When does it make sense to ask: “Why A rather than B?” Surely it is when the question refers to the action of an intelligent agent who may have reasons, motives, or purposes in acting as he did.

Consider a few cases of such why questions:

Either I say something or remain silent. I decide to speak up. Why did I speak rather than remain silent?
Either we do something or do nothing. Suppose we opt to do something. Why something rather than nothing?
Either the administration decides to invade Iraq. It decided to invade. Why did it invade instead of not invading?

Here the why question makes sense. We can imagine what would be relevant responses (in terms of reasons, motives, purposes, etc.,) and what would not be relevant.

But suppose I ask

why (requesting a motive, reason, or purpose of an intelligent agent) a deadly hurricane hit the Louisiana coast?
Or why a landslide buried the village killing hundreds of people?
Or why a drought happened and ruined the summer crop?

The “why” has no place here, unless you believe that an intelligent agent (a god?) causes these things to happen.
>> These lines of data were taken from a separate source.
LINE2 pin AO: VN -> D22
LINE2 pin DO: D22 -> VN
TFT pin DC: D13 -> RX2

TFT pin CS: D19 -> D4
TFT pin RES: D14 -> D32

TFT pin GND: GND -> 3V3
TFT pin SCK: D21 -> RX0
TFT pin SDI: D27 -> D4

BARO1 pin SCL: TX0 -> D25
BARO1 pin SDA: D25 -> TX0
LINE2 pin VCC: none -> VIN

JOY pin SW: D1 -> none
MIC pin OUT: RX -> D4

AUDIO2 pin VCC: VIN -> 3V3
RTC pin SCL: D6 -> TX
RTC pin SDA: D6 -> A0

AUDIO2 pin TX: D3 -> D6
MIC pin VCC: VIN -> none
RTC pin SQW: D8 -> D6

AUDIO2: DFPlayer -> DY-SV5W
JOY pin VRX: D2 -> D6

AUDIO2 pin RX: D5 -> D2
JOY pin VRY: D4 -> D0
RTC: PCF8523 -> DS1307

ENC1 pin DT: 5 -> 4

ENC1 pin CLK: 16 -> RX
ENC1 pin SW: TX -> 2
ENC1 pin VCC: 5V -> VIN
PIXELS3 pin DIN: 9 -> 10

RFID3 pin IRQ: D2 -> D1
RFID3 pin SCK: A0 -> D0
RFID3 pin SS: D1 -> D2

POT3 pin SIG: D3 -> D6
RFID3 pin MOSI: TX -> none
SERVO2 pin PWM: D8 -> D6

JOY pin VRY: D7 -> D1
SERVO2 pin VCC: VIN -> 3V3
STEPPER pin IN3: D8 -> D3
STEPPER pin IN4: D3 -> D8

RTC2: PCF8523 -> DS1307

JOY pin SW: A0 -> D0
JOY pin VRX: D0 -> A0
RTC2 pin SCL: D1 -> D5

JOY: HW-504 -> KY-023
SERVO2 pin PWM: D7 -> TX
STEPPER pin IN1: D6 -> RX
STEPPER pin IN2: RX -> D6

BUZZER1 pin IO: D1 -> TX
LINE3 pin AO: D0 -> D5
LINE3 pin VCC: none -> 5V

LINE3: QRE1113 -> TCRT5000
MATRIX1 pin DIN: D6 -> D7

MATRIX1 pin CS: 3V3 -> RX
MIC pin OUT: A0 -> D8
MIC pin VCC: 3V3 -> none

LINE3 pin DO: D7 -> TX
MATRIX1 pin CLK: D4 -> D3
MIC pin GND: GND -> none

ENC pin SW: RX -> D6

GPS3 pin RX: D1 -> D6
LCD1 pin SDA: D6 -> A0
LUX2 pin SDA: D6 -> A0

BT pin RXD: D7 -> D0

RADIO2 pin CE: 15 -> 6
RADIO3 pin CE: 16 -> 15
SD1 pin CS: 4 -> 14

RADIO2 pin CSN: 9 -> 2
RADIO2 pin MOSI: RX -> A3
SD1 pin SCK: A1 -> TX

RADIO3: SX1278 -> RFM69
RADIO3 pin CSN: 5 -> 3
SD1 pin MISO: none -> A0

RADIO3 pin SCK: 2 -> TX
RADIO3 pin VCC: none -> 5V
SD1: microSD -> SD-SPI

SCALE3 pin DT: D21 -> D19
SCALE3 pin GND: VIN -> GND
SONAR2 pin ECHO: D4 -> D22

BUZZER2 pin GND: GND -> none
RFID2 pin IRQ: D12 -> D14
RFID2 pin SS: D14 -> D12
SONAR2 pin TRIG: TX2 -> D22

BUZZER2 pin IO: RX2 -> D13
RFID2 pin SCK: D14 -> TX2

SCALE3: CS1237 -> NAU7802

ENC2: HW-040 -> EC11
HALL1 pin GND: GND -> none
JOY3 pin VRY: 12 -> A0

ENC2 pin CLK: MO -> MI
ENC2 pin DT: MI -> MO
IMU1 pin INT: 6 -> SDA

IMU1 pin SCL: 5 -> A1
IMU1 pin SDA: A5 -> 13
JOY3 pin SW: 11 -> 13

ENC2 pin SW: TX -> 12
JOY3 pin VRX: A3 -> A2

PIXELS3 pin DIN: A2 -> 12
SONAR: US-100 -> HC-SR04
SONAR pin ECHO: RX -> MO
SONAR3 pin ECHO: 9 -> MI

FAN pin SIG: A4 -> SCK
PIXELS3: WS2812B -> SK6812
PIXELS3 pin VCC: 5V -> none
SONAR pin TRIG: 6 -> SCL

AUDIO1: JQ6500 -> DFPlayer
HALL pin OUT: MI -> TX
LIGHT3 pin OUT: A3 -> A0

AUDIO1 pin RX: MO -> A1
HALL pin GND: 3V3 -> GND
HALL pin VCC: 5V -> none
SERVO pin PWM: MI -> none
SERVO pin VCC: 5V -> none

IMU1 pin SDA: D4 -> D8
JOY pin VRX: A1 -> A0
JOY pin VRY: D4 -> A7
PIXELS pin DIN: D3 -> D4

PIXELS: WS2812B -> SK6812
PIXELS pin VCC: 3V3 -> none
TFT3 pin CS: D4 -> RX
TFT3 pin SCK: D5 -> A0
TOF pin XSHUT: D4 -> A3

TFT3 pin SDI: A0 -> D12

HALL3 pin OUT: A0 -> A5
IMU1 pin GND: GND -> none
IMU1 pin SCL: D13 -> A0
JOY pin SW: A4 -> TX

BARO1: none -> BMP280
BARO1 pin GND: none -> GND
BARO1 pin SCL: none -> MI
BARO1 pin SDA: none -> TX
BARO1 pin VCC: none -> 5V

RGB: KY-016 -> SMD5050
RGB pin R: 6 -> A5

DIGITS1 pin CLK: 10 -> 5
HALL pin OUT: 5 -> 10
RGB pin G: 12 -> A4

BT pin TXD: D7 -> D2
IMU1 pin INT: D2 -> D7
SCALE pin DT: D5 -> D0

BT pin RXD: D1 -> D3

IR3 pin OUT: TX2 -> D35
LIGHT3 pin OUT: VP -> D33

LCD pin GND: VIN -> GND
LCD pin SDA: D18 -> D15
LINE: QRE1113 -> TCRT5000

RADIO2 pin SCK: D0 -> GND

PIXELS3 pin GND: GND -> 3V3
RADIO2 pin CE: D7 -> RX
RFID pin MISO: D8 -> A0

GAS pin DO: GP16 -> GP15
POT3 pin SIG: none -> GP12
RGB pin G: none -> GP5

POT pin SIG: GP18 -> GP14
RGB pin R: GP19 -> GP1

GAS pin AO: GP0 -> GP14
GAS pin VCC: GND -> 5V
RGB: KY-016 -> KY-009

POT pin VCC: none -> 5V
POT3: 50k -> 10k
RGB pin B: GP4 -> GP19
By contrast, the how question, which asks for the natural, material processes that led to these events, makes sense. This would be the question which scientists ask and attempt to answer.

Many times the how question (question requesting the natural processes and conditions that explain a happening) is stated as a question with the work why when reasons and purposes are not assumed. For examples, consider the following set of questions, all stated as “Why did A happen instead of B?”

Either the continents are permanently fixed in place or they float on tectonic plates. That is, Either the continents have moved or they have not moved (permanently fixed in position). Scientists have evidence that the continent have moved.
Someone could raise the question:
Why has there been continental movement rather than no movement?
Or as another set of questions:
Why is there an island X in the Pacific Ocean rather than nothing?
Why is there a moon orbiting the Earth instead of no moon at all?
Why did the solar system come to be rather than nothing?

All of these questions are how questions disguised as why questions. Understood as questions about natural processes and conditions, which are the subjects for scientific investigation and theory, these are really questions that ask “How did A happen, and not B?”

Now consider the famous philosophers’ question: Why is there something rather than nothing? The question has been restated in modern times as “Why is there a universe rather than nothing?”

Let’s call this question (Why is there a universe instead of nothing?) the “Deep Question” of metaphysics and theology. As I noted, sometimes this is posed as: Why is there something instead of nothing?

The famous ‘Deep Question’ — insofar as it is a question for philosophers and theologians — is a why question; it implies that one can find cosmic reasons and purpose to explain the origin of the universe. Reasons and purposes imply an intelligent mind (creator) who can provide those reasons and purposes. It also presupposes (invalidly) that the existence of the something (e.g., the primordial universe) requires explanation; whereas, a state of nothing would be natural and does not require explanation. As a number of scientific critics (e.g. Adolph Grünbaum, Victor Stenger) have noted, this presupposition is an invalid one.

Many people assume that when scientific cosmologists and theoretical physicists investigate the primordial conditions of the universe and advance theories purporting to explain how the universe may have originated, they are dealing with the philosophers’ Deep Question. But they are not. They are not investigating the why of the universe (as if they could find reasons, motives, or purposes behind the primordial conditions leading to the Big Bang). Instead, they investigating and advancing theories of how the universe may have originated. They are not dealing with the philosophers’ “Deep Question” at all.

Someone who thinks that the philosophers’ Deep Question is validated by the work of scientific cosmologists is being as evasive as the teenager who explained how he traveled to the rave. And the person who thinks that scientific cosmologists are dealing with the philosophers’ deep question is as confused as the friend who requested to know why the stone blocked the road.